Dataset excerpts:
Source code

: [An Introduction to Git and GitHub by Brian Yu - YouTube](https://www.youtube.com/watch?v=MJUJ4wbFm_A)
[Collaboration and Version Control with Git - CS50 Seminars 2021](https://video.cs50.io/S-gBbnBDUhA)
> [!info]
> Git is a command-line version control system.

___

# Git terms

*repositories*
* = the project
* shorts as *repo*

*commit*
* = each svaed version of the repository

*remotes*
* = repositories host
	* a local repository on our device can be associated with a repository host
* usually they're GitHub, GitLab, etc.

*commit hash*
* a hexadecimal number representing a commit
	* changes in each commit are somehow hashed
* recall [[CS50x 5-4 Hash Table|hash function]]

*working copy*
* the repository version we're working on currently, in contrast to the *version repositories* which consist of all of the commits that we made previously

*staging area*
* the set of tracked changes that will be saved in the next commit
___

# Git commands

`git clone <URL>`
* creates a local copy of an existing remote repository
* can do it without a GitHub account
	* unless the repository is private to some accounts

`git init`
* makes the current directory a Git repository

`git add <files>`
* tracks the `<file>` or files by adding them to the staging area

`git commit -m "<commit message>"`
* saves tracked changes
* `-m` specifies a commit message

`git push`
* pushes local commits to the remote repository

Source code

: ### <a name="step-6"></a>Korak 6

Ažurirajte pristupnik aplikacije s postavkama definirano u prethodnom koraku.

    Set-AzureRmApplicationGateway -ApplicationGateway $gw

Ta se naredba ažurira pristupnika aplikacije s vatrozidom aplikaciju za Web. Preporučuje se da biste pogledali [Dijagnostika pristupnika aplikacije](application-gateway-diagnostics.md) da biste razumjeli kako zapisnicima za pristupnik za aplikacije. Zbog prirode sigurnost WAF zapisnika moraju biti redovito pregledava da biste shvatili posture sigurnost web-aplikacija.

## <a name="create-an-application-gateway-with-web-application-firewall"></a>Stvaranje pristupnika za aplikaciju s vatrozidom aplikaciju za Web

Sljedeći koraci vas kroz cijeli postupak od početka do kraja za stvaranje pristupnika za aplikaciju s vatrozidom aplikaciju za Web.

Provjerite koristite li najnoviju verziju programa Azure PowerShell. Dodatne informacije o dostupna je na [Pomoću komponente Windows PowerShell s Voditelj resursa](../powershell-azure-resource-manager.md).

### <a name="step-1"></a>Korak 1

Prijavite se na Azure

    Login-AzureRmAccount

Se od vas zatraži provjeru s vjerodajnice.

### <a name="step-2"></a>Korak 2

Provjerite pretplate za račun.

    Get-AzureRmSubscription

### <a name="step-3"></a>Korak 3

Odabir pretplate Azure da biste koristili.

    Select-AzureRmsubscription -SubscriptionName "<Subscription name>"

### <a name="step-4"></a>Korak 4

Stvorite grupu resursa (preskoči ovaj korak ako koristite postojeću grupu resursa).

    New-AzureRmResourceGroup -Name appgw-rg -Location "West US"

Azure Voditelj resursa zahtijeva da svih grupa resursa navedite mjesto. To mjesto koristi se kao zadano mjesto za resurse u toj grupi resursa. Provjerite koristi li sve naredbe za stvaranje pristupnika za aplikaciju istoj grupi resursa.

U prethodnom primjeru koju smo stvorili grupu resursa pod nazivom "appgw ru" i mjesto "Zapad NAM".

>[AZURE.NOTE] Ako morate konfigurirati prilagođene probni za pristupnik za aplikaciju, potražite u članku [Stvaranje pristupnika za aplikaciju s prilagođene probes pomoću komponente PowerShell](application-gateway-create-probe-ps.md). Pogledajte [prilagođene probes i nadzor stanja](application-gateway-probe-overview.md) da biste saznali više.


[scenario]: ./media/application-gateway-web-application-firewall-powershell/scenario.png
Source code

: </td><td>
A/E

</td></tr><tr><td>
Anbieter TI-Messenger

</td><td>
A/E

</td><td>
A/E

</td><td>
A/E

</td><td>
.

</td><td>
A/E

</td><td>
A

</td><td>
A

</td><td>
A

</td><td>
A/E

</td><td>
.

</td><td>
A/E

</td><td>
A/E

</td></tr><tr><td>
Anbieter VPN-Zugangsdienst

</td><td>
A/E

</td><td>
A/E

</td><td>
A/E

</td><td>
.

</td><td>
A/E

◆ **What you will do**
Reproduce every one of the lines above verbatim.

◆ **Your response**
Source code

: [An Introduction to Git and GitHub by Brian Yu - YouTube](https://www.youtube.com/watch?v=MJUJ4wbFm_A)
[Collaboration and Version Control with Git - CS50 Seminars 2021](https://video.cs50.io/S-gBbnBDUhA)
> [!info]
> Git is a command-line version control system.

___

# Git terms

*repositories*
* = the project
* shorts as *repo*

*commit*
* = each svaed version of the repository

*remotes*
* = repositories host
	* a local repository on our device can be associated with a repository host
* usually they're GitHub, GitLab, etc.

*commit hash*
* a hexadecimal number representing a commit
	* changes in each commit are somehow hashed
* recall [[CS50x 5-4 Hash Table|hash function]]

*working copy*
* the repository version we're working on currently, in contrast to the *version repositories* which consist of all of the commits that we made previously

*staging area*
* the set of tracked changes that will be saved in the next commit
___

# Git commands

`git clone <URL>`
* creates a local copy of an existing remote repository
* can do it without a GitHub account
	* unless the repository is private to some accounts

`git init`
* makes the current directory a Git repository

`git add <files>`
* tracks the `<file>` or files by adding them to the staging area

`git commit -m "<commit message>"`
* saves tracked changes
* `-m` specifies a commit message

`git push`
* pushes local commits to the remote repository

Source code

: ### <a name="step-6"></a>Korak 6

Ažurirajte pristupnik aplikacije s postavkama definirano u prethodnom koraku.

    Set-AzureRmApplicationGateway -ApplicationGateway $gw

Ta se naredba ažurira pristupnika aplikacije s vatrozidom aplikaciju za Web. Preporučuje se da biste pogledali [Dijagnostika pristupnika aplikacije](application-gateway-diagnostics.md) da biste razumjeli kako zapisnicima za pristupnik za aplikacije. Zbog prirode sigurnost WAF zapisnika moraju biti redovito pregledava da biste shvatili posture sigurnost web-aplikacija.

## <a name="create-an-application-gateway-with-web-application-firewall"></a>Stvaranje pristupnika za aplikaciju s vatrozidom aplikaciju za Web

Sljedeći koraci vas kroz cijeli postupak od početka do kraja za stvaranje pristupnika za aplikaciju s vatrozidom aplikaciju za Web.

Provjerite koristite li najnoviju verziju programa Azure PowerShell. Dodatne informacije o dostupna je na [Pomoću komponente Windows PowerShell s Voditelj resursa](../powershell-azure-resource-manager.md).

### <a name="step-1"></a>Korak 1

Prijavite se na Azure

    Login-AzureRmAccount

Se od vas zatraži provjeru s vjerodajnice.

### <a name="step-2"></a>Korak 2

Provjerite pretplate za račun.

    Get-AzureRmSubscription

### <a name="step-3"></a>Korak 3

Odabir pretplate Azure da biste koristili.

    Select-AzureRmsubscription -SubscriptionName "<Subscription name>"

### <a name="step-4"></a>Korak 4

Stvorite grupu resursa (preskoči ovaj korak ako koristite postojeću grupu resursa).

    New-AzureRmResourceGroup -Name appgw-rg -Location "West US"

Azure Voditelj resursa zahtijeva da svih grupa resursa navedite mjesto. To mjesto koristi se kao zadano mjesto za resurse u toj grupi resursa. Provjerite koristi li sve naredbe za stvaranje pristupnika za aplikaciju istoj grupi resursa.

U prethodnom primjeru koju smo stvorili grupu resursa pod nazivom "appgw ru" i mjesto "Zapad NAM".

>[AZURE.NOTE] Ako morate konfigurirati prilagođene probni za pristupnik za aplikaciju, potražite u članku [Stvaranje pristupnika za aplikaciju s prilagođene probes pomoću komponente PowerShell](application-gateway-create-probe-ps.md). Pogledajte [prilagođene probes i nadzor stanja](application-gateway-probe-overview.md) da biste saznali više.


[scenario]: ./media/application-gateway-web-application-firewall-powershell/scenario.png
Source code

: </td><td>
A/E

</td></tr><tr><td>
Anbieter TI-Messenger

</td><td>
A/E

</td><td>
A/E

</td><td>
A/E

</td><td>
.

</td><td>
A/E

</td><td>
A

</td><td>
A

</td><td>
A

</td><td>
A/E

</td><td>
.

</td><td>
A/E

</td><td>
A/E

</td></tr><tr><td>
Anbieter VPN-Zugangsdienst

</td><td>
A/E

</td><td>
A/E

</td><td>
A/E

</td><td>
.

</td><td>
A/E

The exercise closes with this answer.